A tingling sensation spreads

throughout my body.

You visit when I’m alone

late at night and the border

between our worlds is thinner.

A gossamer veil hangs

between us, and your hand

presses against its membrane.

In the months before your death

I was afraid to be alone,

now I bask in this shiver.

I want to feel your presence,

I want to feel you here with me.

Ghost flower

A single flower at the end of each stalk

thick and waxy, each translucent

stem downward turning,

as if weighed down by its crown.

The ghost plant it fleeting, appears

in the forest just one week a year,

for the rest, it remains underground,

unable to produce its own chlorophyll.

Saprophyte, it feeds on decaying matter,

fungi and dead leaves. I first found

them in the forest at Blanket as a girl,

not knowing their purpose, drawn

to their pale colour, petals flecked

with black and sometimes glowstick pink.

I longed to lift them from the dirt

and dig.

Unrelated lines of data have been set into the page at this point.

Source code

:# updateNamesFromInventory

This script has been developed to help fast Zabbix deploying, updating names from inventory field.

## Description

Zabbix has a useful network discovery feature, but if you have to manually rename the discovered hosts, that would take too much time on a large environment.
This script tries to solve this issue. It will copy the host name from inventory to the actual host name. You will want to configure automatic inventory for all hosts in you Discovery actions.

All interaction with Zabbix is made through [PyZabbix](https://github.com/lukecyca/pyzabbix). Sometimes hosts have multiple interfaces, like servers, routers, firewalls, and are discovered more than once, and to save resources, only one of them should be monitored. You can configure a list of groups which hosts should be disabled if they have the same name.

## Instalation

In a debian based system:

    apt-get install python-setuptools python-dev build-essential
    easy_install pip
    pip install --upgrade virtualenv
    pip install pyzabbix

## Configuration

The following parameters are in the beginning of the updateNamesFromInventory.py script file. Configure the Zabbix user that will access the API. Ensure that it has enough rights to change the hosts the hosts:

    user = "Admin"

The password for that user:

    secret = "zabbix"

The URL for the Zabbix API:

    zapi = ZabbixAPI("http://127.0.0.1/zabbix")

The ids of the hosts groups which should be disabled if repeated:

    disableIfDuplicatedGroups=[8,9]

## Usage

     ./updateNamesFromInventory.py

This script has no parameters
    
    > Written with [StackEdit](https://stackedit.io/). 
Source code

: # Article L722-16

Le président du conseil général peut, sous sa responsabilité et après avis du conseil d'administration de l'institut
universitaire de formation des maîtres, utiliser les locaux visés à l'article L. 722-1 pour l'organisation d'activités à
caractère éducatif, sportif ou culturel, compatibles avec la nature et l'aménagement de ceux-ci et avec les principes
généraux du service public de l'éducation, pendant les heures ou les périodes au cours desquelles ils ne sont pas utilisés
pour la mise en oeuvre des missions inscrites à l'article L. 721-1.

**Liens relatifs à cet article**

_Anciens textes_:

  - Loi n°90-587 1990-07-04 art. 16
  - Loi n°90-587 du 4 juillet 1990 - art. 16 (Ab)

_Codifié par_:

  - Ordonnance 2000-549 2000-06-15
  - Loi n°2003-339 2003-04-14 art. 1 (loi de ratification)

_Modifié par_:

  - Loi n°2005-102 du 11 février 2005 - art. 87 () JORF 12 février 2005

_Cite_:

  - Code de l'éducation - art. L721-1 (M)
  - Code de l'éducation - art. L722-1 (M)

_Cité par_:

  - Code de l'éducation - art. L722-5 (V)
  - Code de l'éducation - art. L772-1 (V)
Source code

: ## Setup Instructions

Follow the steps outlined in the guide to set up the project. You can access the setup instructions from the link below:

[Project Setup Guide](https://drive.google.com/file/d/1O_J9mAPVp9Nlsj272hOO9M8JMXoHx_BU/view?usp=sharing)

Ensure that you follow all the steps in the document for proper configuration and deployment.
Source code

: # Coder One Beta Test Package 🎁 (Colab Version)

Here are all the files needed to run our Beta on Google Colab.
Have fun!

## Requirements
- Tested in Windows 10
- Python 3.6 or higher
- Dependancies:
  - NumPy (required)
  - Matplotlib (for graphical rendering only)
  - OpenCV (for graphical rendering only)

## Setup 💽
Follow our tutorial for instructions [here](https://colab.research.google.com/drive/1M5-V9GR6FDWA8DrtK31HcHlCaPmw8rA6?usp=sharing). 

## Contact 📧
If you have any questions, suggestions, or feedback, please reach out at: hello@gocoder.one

One summer I did,

the flowers not keeping their shape.

Their flesh blackened and

turned brittle. I didn’t find them

again, not until I was grown.

Not until you were gone

and Credence pointed them out

on the forest floor,

far from where I last saw

you, lost you, left

you there.

 

Cassidy McFadzean lives in Toronto. She studied poetry at the Iowa Writers’ Workshop and fiction at Brooklyn College. She is the author of three books of poetry, most recently Crying Dress (House of Anansi, 2024). Her fiction has appeared or is forthcoming in Joyland, The Walrus, Hazlitt, and Dead Writers (Invisible Publishing, 2025).